Sex and the City
Thomas Bayrle, Julia Benjamin, Allison Katz, Bodys Isek Kingelez, R. Lyon and Jessie Stead, Miriam Visaczki, Madelon Vriesendorp, Philadelphia Wireman
Organized by Sebastian Black
26. 2. – 9. 4. 2016
When I was a very young man I bought a scratch off lottery ticket from The Big Tomato, a greasy spoon in great grey Poughkeepsie. I bought it at the counter by the front door and looked it over while I ate my eggs and hash. The fun side of the ticket was pink and turquoise with garish dollar symbols arranged in a grid and a suggestive backdrop of light pink squiggles. The reverse was plain old white beneath a predatory lease agreement worth of teeny tiny letters. “What are my expectations here?” I thought, perplexed by the weirdly mysterious stakes of such highly circumscribed play and by my newly blooming self perception.
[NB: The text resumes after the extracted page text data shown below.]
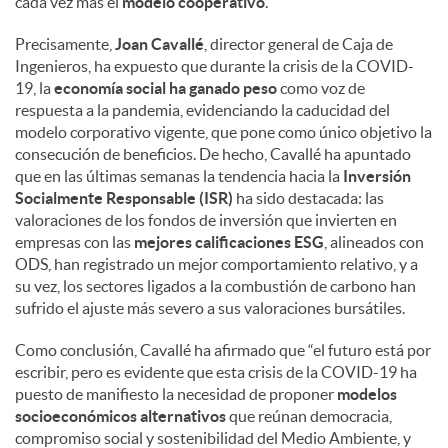
cada vez más el
modelo cooperativo
.
Precisamente,
Joan Cavallé
, director general de Caja de
Ingenieros, ha expuesto que durante la crisis de la COVID-
19, la
economía social ha ganado peso
como voz de
respuesta a la pandemia, evidenciando la caducidad del
modelo corporativo vigente, que pone como único objetivo la
consecución de beneficios. De hecho, Cavallé ha apuntado
que en las últimas semanas la tendencia hacia la
Inversión
Socialmente Responsable (ISR)
ha sido destacada: las
valoraciones de los fondos de inversión que invierten en
empresas con las
mejores calificaciones ESG
, alineados con
ODS, han registrado un mejor comportamiento relativo, y a
su vez, los sectores ligados a la combustión de carbono han
sufrido el ajuste más severo a sus valoraciones bursátiles.
Como conclusión, Cavallé ha afirmado que “el futuro está por
escribir, pero es evidente que esta crisis de la COVID-19 ha
puesto de manifiesto la necesidad de proponer
modelos
socioeconómicos alternativos
que reúnan democracia,
compromiso social y sostenibilidad del Medio Ambiente, y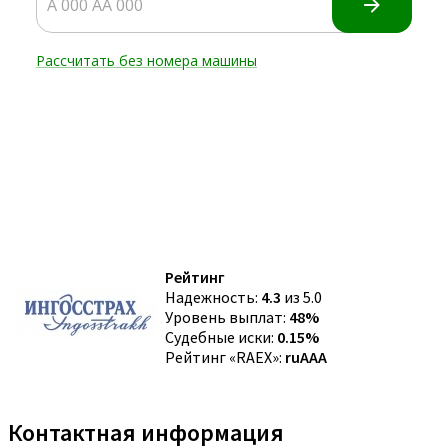
Рейтинг
Надежность:
4.3
из 5.0
Уровень выплат:
48%
Судебные иски:
0.15%
Рейтинг «RAEX»:
ruAAA
Контактная информация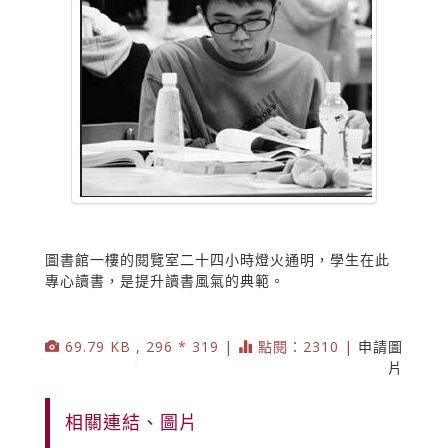
圖書館一樓的閱覽室二十四小時燈火通明，學生在此
專心讀書，是提升讀書風氣的典範。
69.79 KB , 296 * 319 |
點閱：2310 |
申請圖
片
相關連結、圖片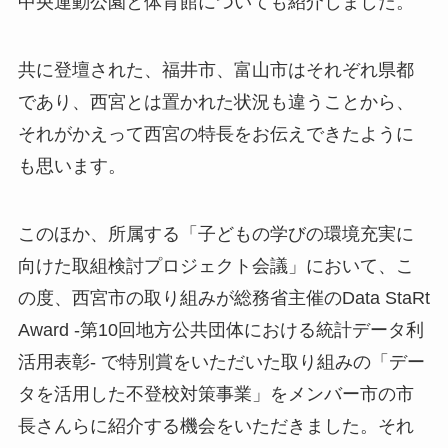
中央運動公園と体育館についても紹介しました。
共に登壇された、福井市、富山市はそれぞれ県都
であり、西宮とは置かれた状況も違うことから、
それがかえって西宮の特長をお伝えできたように
も思います。
このほか、所属する「子どもの学びの環境充実に
向けた取組検討プロジェクト会議」において、こ
の度、西宮市の取り組みが総務省主催のData StaRt
Award -第10回地方公共団体における統計データ利
活用表彰- で特別賞をいただいた取り組みの「デー
タを活用した不登校対策事業」をメンバー市の市
長さんらに紹介する機会をいただきました。それ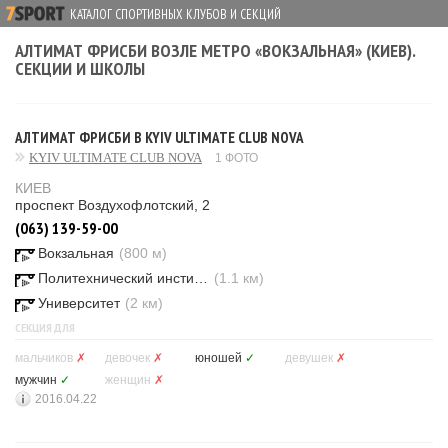
КАТАЛОГ СПОРТИВНЫХ КЛУБОВ И СЕКЦИЙ
АЛТИМАТ ФРИСБИ ВОЗЛЕ МЕТРО «ВОКЗАЛЬНАЯ» (КИЕВ).
СЕКЦИИ И ШКОЛЫ
АЛТИМАТ ФРИСБИ В KYIV ULTIMATE CLUB NOVA
KYIV ULTIMATE CLUB NOVA
1 ФОТО
КИЕВ
проспект Воздухофлотский, 2
(063) 139-59-00
Вокзальная
(800 м)
Политехнический институт
(1.1 км)
Университет
(2 км)
СЕКЦИЯ ДЛЯ
мальчиков
✗
девочек
✗
юношей
✓
девушек
✗
мужчин
✓
женщин
✗
2016.04.22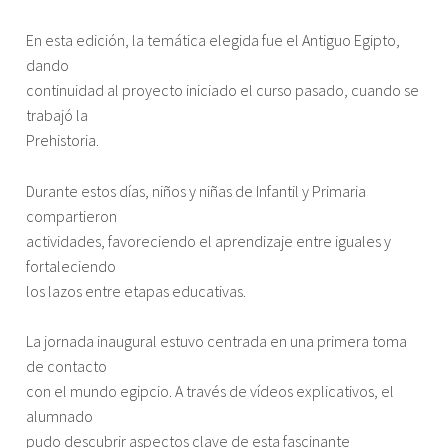
En esta edición, la temática elegida fue el Antiguo Egipto,
dando
continuidad al proyecto iniciado el curso pasado, cuando se
trabajó la
Prehistoria.
Durante estos días, niños y niñas de Infantil y Primaria
compartieron
actividades, favoreciendo el aprendizaje entre iguales y
fortaleciendo
los lazos entre etapas educativas.
La jornada inaugural estuvo centrada en una primera toma
de contacto
con el mundo egipcio. A través de vídeos explicativos, el
alumnado
pudo descubrir aspectos clave de esta fascinante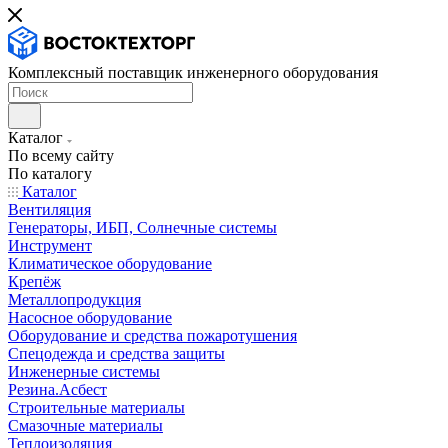
Комплексный поставщик инженерного оборудования
Каталог
По всему сайту
По каталогу
Каталог
Вентиляция
Генераторы, ИБП, Солнечные системы
Инструмент
Климатическое оборудование
Крепёж
Металлопродукция
Насосное оборудование
Оборудование и средства пожаротушения
Спецодежда и средства защиты
Инженерные системы
Резина.Асбест
Строительные материалы
Смазочные материалы
Теплоизоляция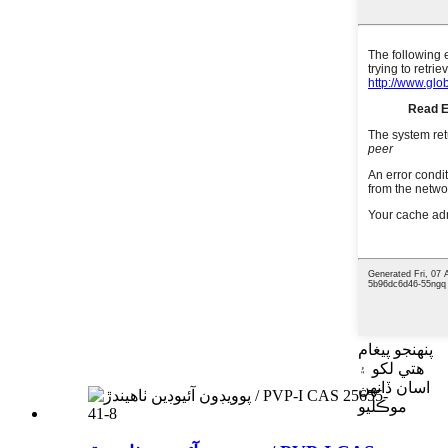
پنهنجو پيغام
هتي لکو ۽
اسان ڏانهن
موڪليو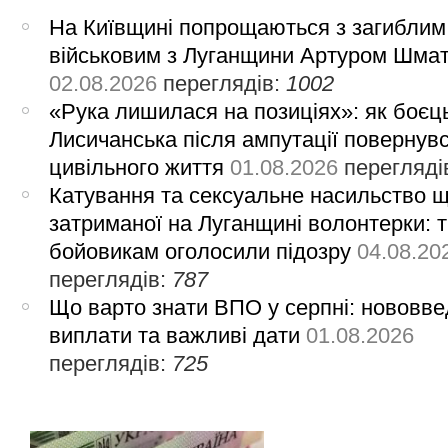
На Київщині попрощаються з загиблим
військовим з Луганщини Артуром Шма
02.08.2026
переглядів:
1002
«Рука лишилася на позиціях»: як боєць
Лисичанська після ампутації повернув
цивільного життя
01.08.2026
перегляді
Катування та сексуальне насильство 
затриманої на Луганщині волонтерки: 
бойовикам оголосили підозру
04.08.20
переглядів:
787
Що варто знати ВПО у серпні: нововве
виплати та важливі дати
01.08.2026
переглядів:
725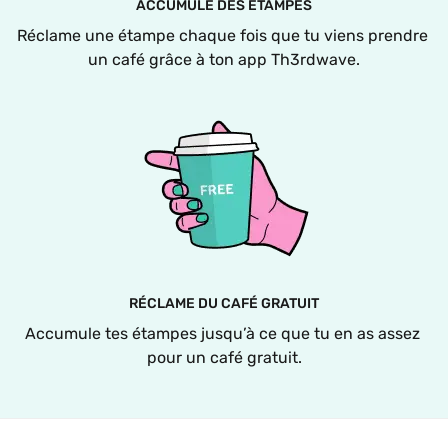
ACCUMULE DES ÉTAMPES
Réclame une étampe chaque fois que tu viens prendre 
un café grâce à ton app Th3rdwave.
RÉCLAME DU CAFÉ GRATUIT
Accumule tes étampes jusqu’à ce que tu en as assez 
pour un café gratuit.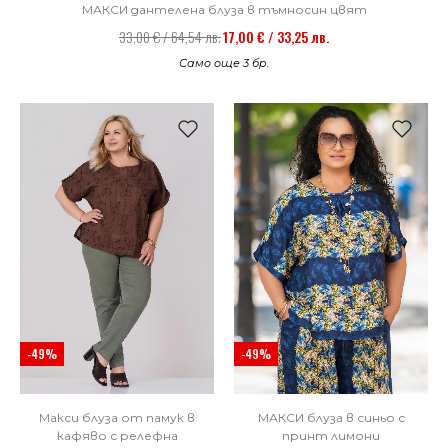
МАКСИ дантелена блуза в тъмносин цвят
33,00 € / 64,54 лв.
17,00 € / 33,25 лв.
Само още 3 бр.
-49%
-49%
Макси блуза от памук в
МАКСИ блуза в синьо с
кафяво с релефна
принт лимони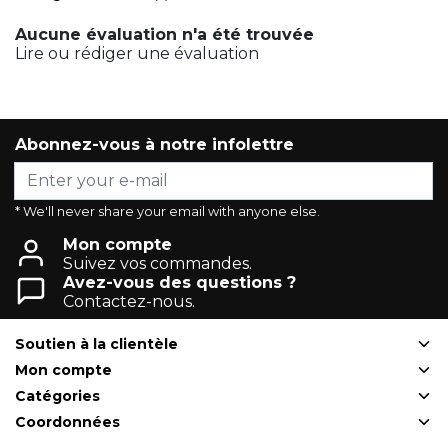
Aucune évaluation n'a été trouvée
Lire ou rédiger une évaluation
Abonnez-vous à notre infolettre
* We'll never share your email with anyone else.
Mon compte
Suivez vos commandes.
Avez-vous des questions ?
Contactez-nous.
Soutien à la clientèle
Mon compte
Catégories
Coordonnées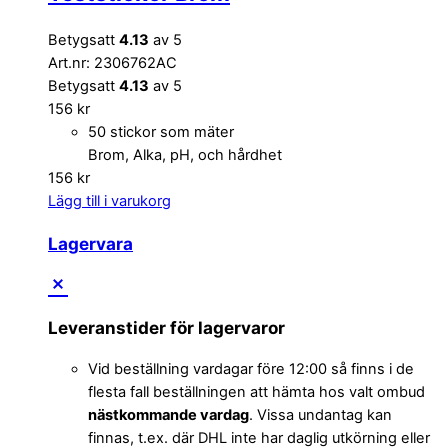
Betygsatt
4.13
av 5
Art.nr: 2306762AC
Betygsatt
4.13
av 5
156
kr
50 stickor som mäter
Brom, Alka, pH, och hårdhet
156
kr
Lägg till i varukorg
Lagervara
Leveranstider för lagervaror
Vid beställning vardagar före 12:00 så finns i de
flesta fall beställningen att hämta hos valt ombud
nästkommande vardag
. Vissa undantag kan
finnas, t.ex. där DHL inte har daglig utkörning eller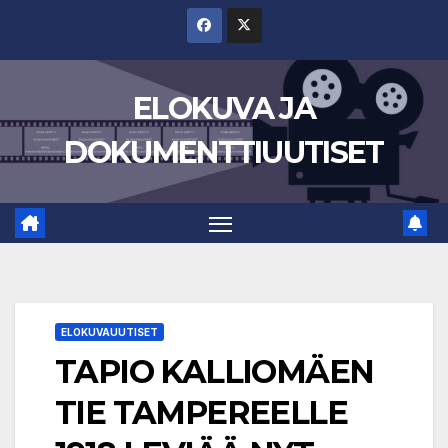
Skip
to
content
ELOKUVA JA
DOKUMENTTIUUTISET
ELOKUVAUUTISET
TAPIO KALLIOMÄEN
TIE TAMPEREELLE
When my bill came I used the handle of my fork to scrape away at the gummy surface. I got three 7’s and my jackpot was 10 dollars. For a moment I felt the small freedom of breaking even and it reminded me of those midair regrets that hang around above cold swimming pools. I lay the ticket down with my check instead of cash and left in search of a less impeachable pastime.
To know a thing usually means to know its parts. A known thing must be divisible by other nameable things. However to be certain that the nameable parts of a thing are in fact the innate characteristics of that thing and not our own muddled impressions that thing must first be divided from us, which is to say, it must first be made into a thing. From this vantage knowledge begins to resemble a mechanism for distinguishing subjects from objects before it ever begins the business of ordering either category’s constituents.
So what can it mean when people say “I know such and such a city like the back of my hand?” Are New York, or Berlin, or less plausibly Poughkeepsie all just so much knuckle, freckle, and nibbled cuticle? Do they not add up to more than a sum of the parts: buildings, pipes, people, poodles? To know a city it ought to be absorbed not excised, personified not objectified. It has been said that knowledge of a city isn’t obtained so much as conjured. This is because like a city knowledge itself resembles a set of ever changing and changeable processes, a burbling co-production of the subjects and objects that populate a given space. Maybe when professing familiarity with a place from now on we ought to say “I know such and such city like the front of my hand.” Perhaps in so doing we make explicit what artists have known implicitly all along, that knowledge is situated within an interface, that it percolates and awaits the haptic aptitude of our fingertips, the slick prickling of our palms.